:: Exercise data ::
------------------------------------------------------------------------

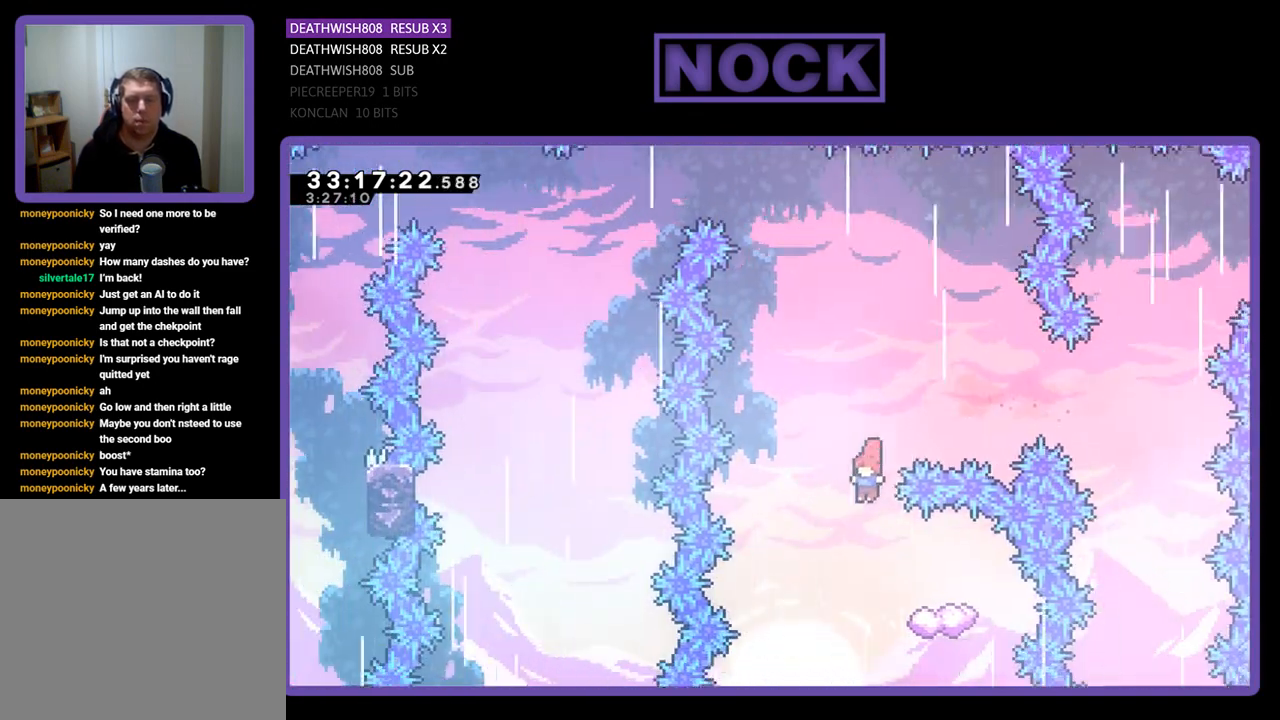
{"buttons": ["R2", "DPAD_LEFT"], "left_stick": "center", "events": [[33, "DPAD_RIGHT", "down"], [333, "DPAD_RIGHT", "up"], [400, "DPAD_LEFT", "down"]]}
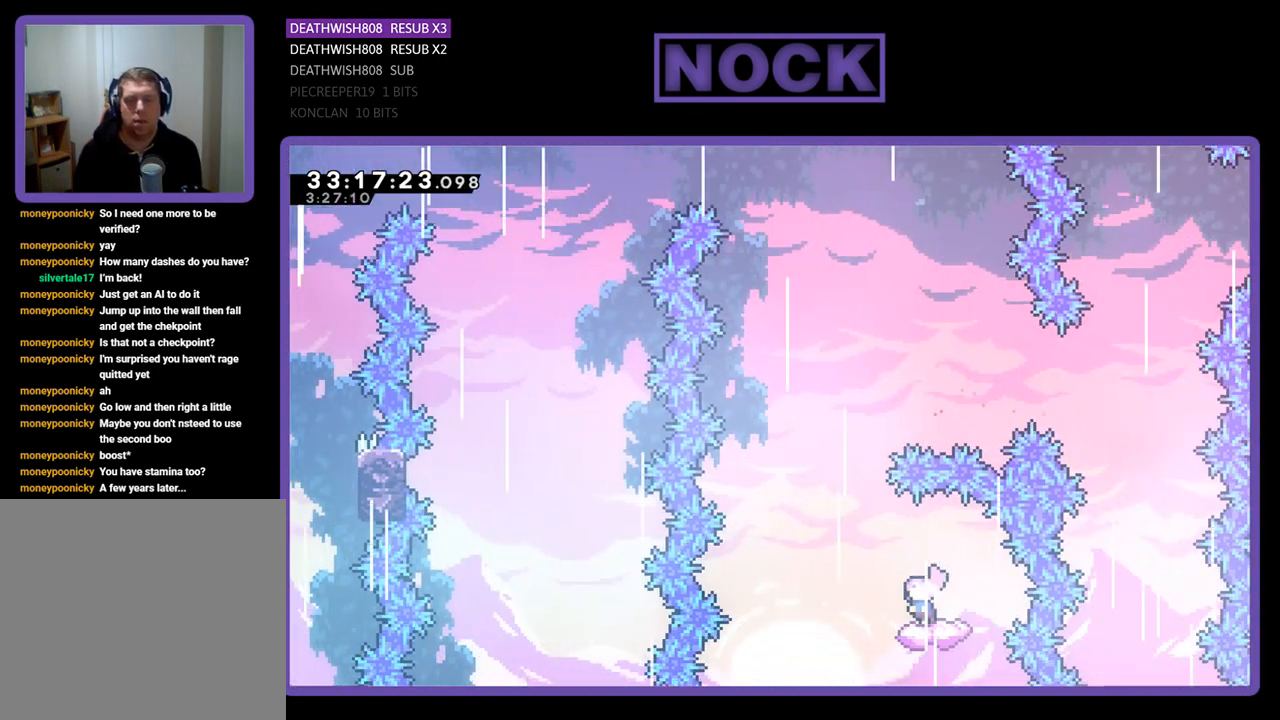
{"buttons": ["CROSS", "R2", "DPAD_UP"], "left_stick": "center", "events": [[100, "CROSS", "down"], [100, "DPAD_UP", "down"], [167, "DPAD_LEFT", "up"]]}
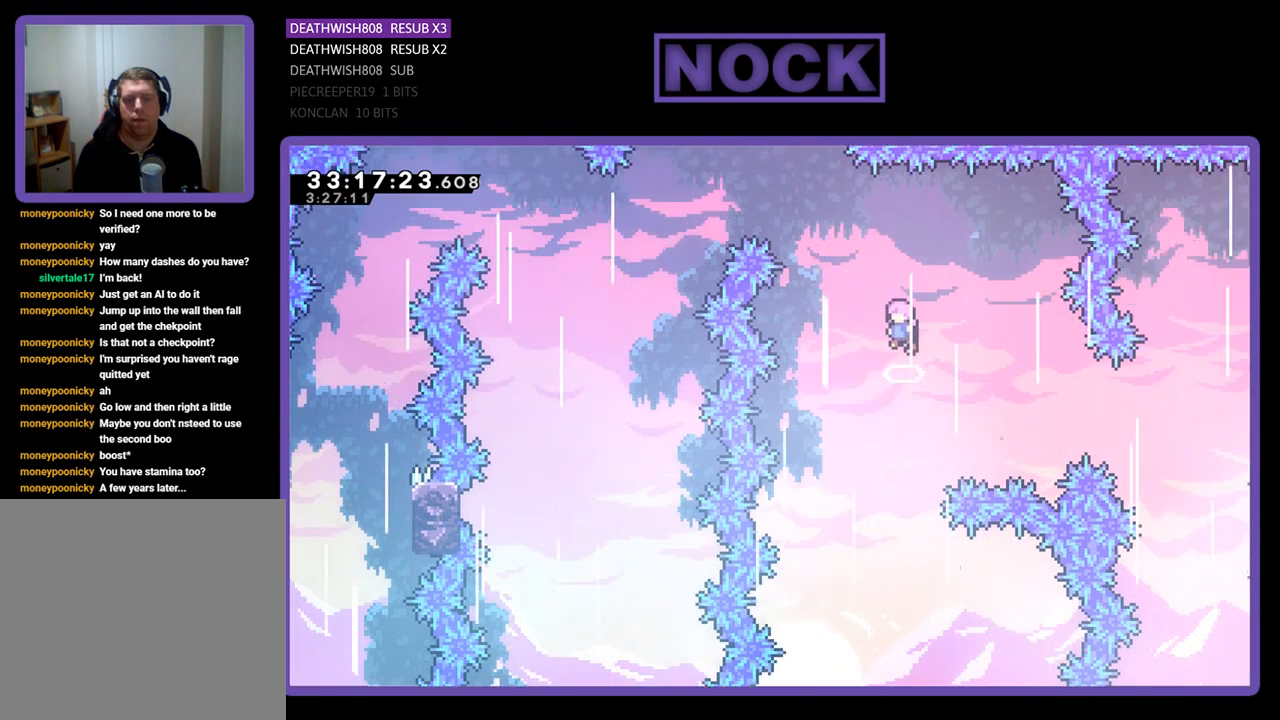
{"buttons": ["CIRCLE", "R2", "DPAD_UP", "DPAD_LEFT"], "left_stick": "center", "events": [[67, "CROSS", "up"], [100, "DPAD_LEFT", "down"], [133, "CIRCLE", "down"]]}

------------------------------------------------------------------------

:: About this task ::
Except for the pictures, the whole listing above should be transcribed exactly.

:: Answer below ::
{"buttons": ["R2", "DPAD_LEFT"], "left_stick": "center", "events": [[33, "DPAD_RIGHT", "down"], [333, "DPAD_RIGHT", "up"], [400, "DPAD_LEFT", "down"]]}
{"buttons": ["CROSS", "R2", "DPAD_UP"], "left_stick": "center", "events": [[100, "CROSS", "down"], [100, "DPAD_UP", "down"], [167, "DPAD_LEFT", "up"]]}
{"buttons": ["CIRCLE", "R2", "DPAD_UP", "DPAD_LEFT"], "left_stick": "center", "events": [[67, "CROSS", "up"], [100, "DPAD_LEFT", "down"], [133, "CIRCLE", "down"]]}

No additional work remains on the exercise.